### Items from a dataset
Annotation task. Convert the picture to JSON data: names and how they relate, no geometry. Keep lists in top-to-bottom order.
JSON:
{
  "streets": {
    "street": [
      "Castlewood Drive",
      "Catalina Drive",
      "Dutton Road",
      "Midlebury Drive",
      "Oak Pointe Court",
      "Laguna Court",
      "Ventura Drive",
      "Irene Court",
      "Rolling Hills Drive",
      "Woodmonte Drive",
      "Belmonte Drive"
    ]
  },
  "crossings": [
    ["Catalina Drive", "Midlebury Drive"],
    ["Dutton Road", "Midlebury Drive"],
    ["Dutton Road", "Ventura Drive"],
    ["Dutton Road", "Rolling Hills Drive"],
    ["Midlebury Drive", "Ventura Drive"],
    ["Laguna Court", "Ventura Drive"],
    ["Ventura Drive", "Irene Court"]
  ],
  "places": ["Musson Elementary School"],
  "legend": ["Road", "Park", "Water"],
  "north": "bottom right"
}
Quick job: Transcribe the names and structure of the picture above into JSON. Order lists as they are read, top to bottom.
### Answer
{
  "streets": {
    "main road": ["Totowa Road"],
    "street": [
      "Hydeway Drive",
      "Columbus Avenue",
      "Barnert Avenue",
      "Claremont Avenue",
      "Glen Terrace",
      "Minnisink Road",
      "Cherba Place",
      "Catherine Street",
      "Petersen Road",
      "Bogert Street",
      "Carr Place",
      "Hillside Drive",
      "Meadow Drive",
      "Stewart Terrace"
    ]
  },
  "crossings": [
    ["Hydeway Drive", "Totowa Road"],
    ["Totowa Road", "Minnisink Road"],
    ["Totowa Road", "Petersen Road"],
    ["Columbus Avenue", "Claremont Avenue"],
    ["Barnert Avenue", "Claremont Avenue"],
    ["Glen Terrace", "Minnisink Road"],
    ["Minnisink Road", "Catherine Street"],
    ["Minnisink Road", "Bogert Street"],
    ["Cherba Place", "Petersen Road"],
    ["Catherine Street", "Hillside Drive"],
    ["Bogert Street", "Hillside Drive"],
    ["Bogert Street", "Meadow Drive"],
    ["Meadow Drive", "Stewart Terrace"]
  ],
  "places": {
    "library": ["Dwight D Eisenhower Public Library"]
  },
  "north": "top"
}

### Instructions to follow
Write out all the data again, exactly as it appears.

### Answer
Annotation task. Convert the picture to JSON data: names and how they relate, no geometry. Keep lists in top-to-bottom order.
JSON:
{
  "streets": {
    "street": [
      "Castlewood Drive",
      "Catalina Drive",
      "Dutton Road",
      "Midlebury Drive",
      "Oak Pointe Court",
      "Laguna Court",
      "Ventura Drive",
      "Irene Court",
      "Rolling Hills Drive",
      "Woodmonte Drive",
      "Belmonte Drive"
    ]
  },
  "crossings": [
    ["Catalina Drive", "Midlebury Drive"],
    ["Dutton Road", "Midlebury Drive"],
    ["Dutton Road", "Ventura Drive"],
    ["Dutton Road", "Rolling Hills Drive"],
    ["Midlebury Drive", "Ventura Drive"],
    ["Laguna Court", "Ventura Drive"],
    ["Ventura Drive", "Irene Court"]
  ],
  "places": ["Musson Elementary School"],
  "legend": ["Road", "Park", "Water"],
  "north": "bottom right"
}
Quick job: Transcribe the names and structure of the picture above into JSON. Order lists as they are read, top to bottom.
### Answer
{
  "streets": {
    "main road": ["Totowa Road"],
    "street": [
      "Hydeway Drive",
      "Columbus Avenue",
      "Barnert Avenue",
      "Claremont Avenue",
      "Glen Terrace",
      "Minnisink Road",
      "Cherba Place",
      "Catherine Street",
      "Petersen Road",
      "Bogert Street",
      "Carr Place",
      "Hillside Drive",
      "Meadow Drive",
      "Stewart Terrace"
    ]
  },
  "crossings": [
    ["Hydeway Drive", "Totowa Road"],
    ["Totowa Road", "Minnisink Road"],
    ["Totowa Road", "Petersen Road"],
    ["Columbus Avenue", "Claremont Avenue"],
    ["Barnert Avenue", "Claremont Avenue"],
    ["Glen Terrace", "Minnisink Road"],
    ["Minnisink Road", "Catherine Street"],
    ["Minnisink Road", "Bogert Street"],
    ["Cherba Place", "Petersen Road"],
    ["Catherine Street", "Hillside Drive"],
    ["Bogert Street", "Hillside Drive"],
    ["Bogert Street", "Meadow Drive"],
    ["Meadow Drive", "Stewart Terrace"]
  ],
  "places": {
    "library": ["Dwight D Eisenhower Public Library"]
  },
  "north": "top"
}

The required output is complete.